One cannot consider the MIC’s economic activity to be efficient; cost-push inflation is typical of all of its enterprises. For example, revenues of the ‘Votkinski Plant’ – the main producer of intercontinental ballistic missiles in Russia – increased by a factor of 4.7 between 2010 and 2013 due to an increase in a state purchase order, whereas its profit only increased by a factor of 3.2. At the same time, the cumulative annual toil of each employee generates less than 2000 dollars in gross profit at the current exchange rate.

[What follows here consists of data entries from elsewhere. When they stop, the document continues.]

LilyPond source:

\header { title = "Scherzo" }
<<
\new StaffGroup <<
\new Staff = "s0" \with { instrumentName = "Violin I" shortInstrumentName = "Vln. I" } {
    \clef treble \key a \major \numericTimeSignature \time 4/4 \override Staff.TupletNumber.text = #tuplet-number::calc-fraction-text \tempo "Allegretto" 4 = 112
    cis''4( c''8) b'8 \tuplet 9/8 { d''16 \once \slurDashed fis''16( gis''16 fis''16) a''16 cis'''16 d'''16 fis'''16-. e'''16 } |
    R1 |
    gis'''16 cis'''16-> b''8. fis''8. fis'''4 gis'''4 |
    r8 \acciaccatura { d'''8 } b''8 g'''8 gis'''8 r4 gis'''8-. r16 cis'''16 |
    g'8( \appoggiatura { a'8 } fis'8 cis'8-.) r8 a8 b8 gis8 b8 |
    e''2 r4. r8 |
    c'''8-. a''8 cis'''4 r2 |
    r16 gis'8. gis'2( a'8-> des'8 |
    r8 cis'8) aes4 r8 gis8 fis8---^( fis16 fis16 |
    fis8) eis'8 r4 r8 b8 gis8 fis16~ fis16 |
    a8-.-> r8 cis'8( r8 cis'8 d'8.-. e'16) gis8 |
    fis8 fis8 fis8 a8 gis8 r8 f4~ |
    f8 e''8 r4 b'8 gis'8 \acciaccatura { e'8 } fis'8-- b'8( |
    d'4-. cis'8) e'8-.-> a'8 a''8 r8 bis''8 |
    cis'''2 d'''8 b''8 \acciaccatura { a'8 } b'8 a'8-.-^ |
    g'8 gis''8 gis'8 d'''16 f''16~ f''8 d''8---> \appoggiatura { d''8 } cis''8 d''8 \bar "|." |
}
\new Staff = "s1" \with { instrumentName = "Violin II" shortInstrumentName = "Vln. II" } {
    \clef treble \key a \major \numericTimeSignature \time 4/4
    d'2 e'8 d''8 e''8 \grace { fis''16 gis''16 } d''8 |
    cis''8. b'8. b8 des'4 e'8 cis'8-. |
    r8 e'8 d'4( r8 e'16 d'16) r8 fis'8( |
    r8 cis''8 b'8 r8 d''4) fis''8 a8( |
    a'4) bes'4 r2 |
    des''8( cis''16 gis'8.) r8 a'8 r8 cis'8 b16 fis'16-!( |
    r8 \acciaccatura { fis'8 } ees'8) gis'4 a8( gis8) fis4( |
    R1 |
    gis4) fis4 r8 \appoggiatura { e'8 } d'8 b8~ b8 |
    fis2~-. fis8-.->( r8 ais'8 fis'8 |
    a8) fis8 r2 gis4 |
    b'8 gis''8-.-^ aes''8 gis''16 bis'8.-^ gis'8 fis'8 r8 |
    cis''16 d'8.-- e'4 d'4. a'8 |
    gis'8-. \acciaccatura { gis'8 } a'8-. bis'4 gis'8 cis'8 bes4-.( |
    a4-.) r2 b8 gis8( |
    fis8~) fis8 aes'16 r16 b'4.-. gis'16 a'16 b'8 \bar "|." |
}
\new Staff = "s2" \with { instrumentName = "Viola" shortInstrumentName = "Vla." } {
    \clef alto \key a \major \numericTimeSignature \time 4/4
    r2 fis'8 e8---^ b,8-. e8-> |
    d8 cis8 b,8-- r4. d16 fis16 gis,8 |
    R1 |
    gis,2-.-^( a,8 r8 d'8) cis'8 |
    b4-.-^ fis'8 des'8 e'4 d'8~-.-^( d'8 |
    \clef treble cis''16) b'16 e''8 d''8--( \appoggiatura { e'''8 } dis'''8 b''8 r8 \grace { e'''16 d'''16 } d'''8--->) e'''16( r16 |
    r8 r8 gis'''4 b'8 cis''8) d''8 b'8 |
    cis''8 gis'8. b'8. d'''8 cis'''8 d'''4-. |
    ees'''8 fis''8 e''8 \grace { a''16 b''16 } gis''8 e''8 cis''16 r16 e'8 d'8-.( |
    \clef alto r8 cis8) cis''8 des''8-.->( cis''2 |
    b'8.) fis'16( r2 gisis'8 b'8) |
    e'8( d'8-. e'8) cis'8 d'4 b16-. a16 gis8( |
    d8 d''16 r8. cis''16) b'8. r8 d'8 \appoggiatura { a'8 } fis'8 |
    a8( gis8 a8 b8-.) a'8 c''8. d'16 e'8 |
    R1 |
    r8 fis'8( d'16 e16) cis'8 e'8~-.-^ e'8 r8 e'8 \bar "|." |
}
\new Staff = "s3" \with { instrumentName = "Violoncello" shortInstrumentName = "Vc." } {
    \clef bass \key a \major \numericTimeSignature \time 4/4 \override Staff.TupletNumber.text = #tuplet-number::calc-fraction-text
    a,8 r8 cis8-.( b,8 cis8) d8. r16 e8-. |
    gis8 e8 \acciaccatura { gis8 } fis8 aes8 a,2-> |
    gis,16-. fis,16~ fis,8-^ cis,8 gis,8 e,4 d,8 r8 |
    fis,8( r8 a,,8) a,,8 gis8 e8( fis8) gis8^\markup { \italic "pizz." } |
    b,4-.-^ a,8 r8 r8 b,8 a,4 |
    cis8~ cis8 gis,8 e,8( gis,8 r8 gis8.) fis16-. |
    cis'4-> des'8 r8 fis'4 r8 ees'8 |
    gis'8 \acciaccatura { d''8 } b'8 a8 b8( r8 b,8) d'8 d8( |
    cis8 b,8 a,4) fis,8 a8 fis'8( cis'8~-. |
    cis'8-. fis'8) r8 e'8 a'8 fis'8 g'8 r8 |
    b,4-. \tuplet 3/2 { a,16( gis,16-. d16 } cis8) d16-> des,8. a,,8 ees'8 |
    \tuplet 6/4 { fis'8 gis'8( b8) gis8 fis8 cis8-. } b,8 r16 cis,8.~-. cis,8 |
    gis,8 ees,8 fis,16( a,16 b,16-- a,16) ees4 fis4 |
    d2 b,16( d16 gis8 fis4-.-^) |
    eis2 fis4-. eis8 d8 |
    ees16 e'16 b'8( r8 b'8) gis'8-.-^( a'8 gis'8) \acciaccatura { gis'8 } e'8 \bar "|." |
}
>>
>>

High indebtedness to state banks is also an issue. In 2013, the revenue of the ‘Votkinski Plant’ amounted to 20.8 billion roubles, short-term liabilities – 22.8 billion. The ‘Krasmash’ plant, a producer of submarine-launched ballistic missiles, generated revenue totalling 7.9 billion in the same year, while its short-term liabilities amounted to 9.5 billion. The ‘Reshetnev’ company, a major producer of satellites – 29.8 billion in revenue against 51.8 billion in liabilities. The revenues of the largest producer of weapons for aircrafts, ‘Tactical Missiles Corporation’, amounted to 10.85 billion back in 2014 and its short-term liabilities were recorded at 15.6 billion.
Not only does all this place the existence of the Russian MIC at the mercy of the current political regime, but it ensures that it is the foremost interested party as regards the increase of military spending. And for this reason, the threat of a major war should always be acknowledged.
The way that Russia reacted to the installation of American missile shield systems became a striking and telling example of this tendency. Moscow remained calm when the United States started producing such systems and even managed to withdraw from the Anti-Ballistic Missile Treaty of 1972. But in 2004-2005 its stance became extremely negative. No serious foreign policy efforts, apart from endless rhetorical passaggios detailing its concerns, were made by Russia in order to solve the aforementioned problem. It turned out that Russia’s real focus was on the purchase of ‘Iskander’ tactical missile systems and the development of new missiles and submarines for strategic nuclear forces.
The role of the MIC in Russian-Ukrainian relations appears ever more interesting. When President Viktor Yanukovych came to power in Ukraine, Russia sought to ensure that it would, if not takeover, enter into joint ventures with the Ukrainian defense industry at the very least. The Ukrainian revolution put paid to all of these plans, but Moscow’s subsequent aggression, amongst other factors, should have given the Kremlin control over key plants located in the very regions of Ukraine where ‘Novorossiya’ was earmarked for formation. Since the beginning of hostilities, at least 5 defense industry enterprises from the Donetsk and Luhansk regions have been relocated.
And the most important thing is that, regarding the issue of continuation of the warfare in Ukraine, civil servants among the Russian leadership in charge of the MIC assume the posture of hawks. The fact is, that ‘Russia-the-fortress’, which is at loggerheads with the West and subject to increasing international isolation, is not only a means of preserving the current political regime, but also of ensuring the uninterrupted flow of government funds.